Don’t answer the phone
A telephone was a serious matter: waiting lists for installation might extend for months, even years; the cost of a connection was beyond the pocket of many ordinary people; and the cost of calls was greater than it is now. Typical telephone design conveyed a sense of gravitas, sober, black, serious. Telephones were treated with respect, accorded a place of prominence in a house. A typical telephone might sit on a hallstand in a draughty corridor, or hung on a kitchen wall. There would usually be no chair for sitting, for who would spend so long talking on a telephone that they might need to sit?
The old farmer’s telephone sat on a table in the hall of his single storey farmhouse; it had about it a stern and forbidding air worthy of the man himself. We sat on wooden chairs at the kitchen table, on a summer’s day, the door opened onto the hall to allow air to circulate through the house. “Do you see that phone?” he said, staring through the door. “It rings and by the time I get up from this chair and have walked down to pick it up, people have rung off. Do they think I have the phone in my pocket?”
It had seemed unwise to suggest to him that cordless telephones had been around for a decade or more and that even then (the mid 1990s) mobile phones were commonplace; he would have undoubtedly regarded such innovations as representing just one more step in the decline of civilised society. In retrospect, maybe such an objection would not have been so absurd.
Perhaps resistance to the notion of carrying a phone in one’s pocket might have enhanced the quality of life for many of us. There is now an expectation that one will have a mobile phone, and that, even if not answering a call immediately, one will return a call at the earliest opportunity – times, days, locations, have all become almost an irrelevance in a culture of expectancy of an instant response. Long gone is any widespread notion that only in an emergency would one make a call at an irregular hour, or on a Sunday.
Not so long ago, people wrote letters and would make telephone calls only when necessary. The first mobile phone in our house appeared in 1995 and cost £50-£60 a month, most of which was a standing charge; it was only bought because Katharine, my wife, was working in a parish forty-five miles from home and spent much of her time on the road. Calls were around £1 a minute and were brief and essential, and human civilisation did not fragment.

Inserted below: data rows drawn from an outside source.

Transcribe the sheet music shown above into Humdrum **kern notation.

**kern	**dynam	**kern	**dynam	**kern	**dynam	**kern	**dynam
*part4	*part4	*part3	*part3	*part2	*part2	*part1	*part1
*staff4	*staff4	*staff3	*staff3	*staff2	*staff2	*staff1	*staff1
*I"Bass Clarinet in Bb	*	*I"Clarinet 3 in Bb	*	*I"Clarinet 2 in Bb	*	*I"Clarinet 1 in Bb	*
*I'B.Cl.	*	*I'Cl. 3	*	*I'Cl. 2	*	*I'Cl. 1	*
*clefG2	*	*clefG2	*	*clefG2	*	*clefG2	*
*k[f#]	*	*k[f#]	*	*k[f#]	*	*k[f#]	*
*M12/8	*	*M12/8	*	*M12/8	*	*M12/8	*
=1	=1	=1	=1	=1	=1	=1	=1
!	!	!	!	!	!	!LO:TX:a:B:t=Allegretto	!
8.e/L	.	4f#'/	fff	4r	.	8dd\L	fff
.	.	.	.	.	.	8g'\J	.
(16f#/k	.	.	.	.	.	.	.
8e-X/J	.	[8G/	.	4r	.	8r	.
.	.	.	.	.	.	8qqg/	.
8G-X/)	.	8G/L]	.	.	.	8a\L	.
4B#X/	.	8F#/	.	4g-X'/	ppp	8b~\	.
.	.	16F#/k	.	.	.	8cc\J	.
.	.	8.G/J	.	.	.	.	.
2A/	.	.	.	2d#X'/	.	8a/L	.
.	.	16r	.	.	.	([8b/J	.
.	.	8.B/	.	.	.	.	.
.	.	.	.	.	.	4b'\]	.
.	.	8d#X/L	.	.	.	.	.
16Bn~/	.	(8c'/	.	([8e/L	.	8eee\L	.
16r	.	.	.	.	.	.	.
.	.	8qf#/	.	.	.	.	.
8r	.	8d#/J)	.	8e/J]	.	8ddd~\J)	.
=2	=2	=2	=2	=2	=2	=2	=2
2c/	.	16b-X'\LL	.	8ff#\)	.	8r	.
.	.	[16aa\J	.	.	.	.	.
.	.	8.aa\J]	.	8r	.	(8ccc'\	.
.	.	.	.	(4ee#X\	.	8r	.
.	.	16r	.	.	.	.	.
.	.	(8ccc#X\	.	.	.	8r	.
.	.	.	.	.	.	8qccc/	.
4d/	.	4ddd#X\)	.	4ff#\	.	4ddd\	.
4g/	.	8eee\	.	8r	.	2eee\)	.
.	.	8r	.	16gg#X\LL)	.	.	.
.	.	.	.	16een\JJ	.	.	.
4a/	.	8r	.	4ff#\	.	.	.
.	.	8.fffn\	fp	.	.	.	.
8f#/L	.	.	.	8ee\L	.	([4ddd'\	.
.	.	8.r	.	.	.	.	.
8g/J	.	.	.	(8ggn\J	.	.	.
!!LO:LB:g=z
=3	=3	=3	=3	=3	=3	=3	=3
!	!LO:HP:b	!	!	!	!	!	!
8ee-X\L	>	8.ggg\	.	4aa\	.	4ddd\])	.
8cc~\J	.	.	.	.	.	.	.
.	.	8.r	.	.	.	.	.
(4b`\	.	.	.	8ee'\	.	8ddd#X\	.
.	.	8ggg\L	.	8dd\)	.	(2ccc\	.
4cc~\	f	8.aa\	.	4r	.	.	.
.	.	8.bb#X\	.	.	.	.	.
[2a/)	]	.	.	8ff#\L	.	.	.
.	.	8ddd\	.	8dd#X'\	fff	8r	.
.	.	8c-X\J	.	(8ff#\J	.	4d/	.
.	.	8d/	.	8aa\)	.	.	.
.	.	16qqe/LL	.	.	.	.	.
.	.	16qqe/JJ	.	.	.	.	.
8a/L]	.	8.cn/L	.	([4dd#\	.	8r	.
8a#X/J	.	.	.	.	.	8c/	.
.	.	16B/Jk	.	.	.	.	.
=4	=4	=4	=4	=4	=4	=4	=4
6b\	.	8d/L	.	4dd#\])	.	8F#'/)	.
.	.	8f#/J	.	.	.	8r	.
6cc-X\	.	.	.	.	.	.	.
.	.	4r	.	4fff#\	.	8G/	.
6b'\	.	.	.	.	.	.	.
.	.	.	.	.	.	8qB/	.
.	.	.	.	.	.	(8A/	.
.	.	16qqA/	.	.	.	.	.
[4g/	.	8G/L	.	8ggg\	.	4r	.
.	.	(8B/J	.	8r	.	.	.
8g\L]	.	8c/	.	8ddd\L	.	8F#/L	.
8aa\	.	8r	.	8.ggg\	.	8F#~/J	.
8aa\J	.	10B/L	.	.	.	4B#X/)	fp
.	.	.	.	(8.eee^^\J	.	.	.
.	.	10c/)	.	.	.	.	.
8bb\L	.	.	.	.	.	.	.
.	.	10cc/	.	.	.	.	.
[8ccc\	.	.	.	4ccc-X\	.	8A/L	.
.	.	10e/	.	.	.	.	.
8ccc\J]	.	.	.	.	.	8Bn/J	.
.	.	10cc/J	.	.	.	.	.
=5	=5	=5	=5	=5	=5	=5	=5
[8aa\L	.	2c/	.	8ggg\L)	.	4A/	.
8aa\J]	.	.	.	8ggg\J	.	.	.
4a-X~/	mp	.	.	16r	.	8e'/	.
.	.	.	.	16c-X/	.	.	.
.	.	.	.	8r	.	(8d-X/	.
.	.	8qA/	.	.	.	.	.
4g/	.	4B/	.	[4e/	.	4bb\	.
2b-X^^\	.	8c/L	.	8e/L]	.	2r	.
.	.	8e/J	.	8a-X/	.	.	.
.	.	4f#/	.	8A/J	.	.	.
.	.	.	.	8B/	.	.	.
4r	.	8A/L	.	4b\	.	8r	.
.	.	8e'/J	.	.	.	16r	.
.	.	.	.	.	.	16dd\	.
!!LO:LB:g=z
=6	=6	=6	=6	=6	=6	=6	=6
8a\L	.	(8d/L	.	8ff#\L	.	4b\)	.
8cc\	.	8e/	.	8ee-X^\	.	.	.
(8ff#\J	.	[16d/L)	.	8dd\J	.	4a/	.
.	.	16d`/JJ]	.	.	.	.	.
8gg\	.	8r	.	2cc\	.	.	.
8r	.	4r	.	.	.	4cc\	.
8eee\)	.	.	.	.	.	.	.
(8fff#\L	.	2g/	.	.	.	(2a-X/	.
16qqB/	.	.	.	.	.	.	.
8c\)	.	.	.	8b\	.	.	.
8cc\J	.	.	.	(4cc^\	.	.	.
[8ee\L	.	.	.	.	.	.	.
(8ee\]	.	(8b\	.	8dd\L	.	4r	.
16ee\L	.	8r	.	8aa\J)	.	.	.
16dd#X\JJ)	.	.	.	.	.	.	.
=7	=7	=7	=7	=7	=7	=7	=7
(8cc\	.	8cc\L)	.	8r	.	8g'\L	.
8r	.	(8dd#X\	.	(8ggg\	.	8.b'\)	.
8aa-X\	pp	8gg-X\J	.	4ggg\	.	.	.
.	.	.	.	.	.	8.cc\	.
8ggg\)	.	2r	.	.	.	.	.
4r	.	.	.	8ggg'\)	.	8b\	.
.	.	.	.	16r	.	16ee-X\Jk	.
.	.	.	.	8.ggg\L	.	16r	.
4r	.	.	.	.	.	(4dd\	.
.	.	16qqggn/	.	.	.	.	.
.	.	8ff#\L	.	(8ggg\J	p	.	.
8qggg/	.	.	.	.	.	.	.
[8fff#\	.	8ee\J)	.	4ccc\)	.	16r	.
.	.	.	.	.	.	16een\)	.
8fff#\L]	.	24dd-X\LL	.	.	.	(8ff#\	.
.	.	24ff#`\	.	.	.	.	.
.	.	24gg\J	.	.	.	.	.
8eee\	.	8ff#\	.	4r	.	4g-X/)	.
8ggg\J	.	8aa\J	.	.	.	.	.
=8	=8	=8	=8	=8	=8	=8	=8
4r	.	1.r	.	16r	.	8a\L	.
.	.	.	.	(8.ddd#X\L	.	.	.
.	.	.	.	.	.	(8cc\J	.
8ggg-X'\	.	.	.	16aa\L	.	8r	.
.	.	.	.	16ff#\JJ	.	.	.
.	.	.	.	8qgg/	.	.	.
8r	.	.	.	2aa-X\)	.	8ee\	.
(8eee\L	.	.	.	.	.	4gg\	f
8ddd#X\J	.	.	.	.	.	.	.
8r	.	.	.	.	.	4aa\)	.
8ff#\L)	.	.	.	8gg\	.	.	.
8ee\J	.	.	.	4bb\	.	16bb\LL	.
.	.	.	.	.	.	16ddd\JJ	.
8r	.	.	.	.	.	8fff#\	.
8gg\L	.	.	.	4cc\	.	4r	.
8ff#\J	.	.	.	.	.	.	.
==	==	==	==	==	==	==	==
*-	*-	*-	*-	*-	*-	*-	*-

Cheap phones and free calls would have seemed a great boon in 1995, the notion that they might bring any disadvantage would have seemed absurd. The old farmer was untroubled by the thought of not reaching the hall table in time to lift the receiver; what annoyed him was the expectation of callers that there should be an instant answer. Assuming the farmer’s attitude would mean having the courage to leave calls unanswered (either that, or insist that answers will only be given to callers speaking from draughty halls).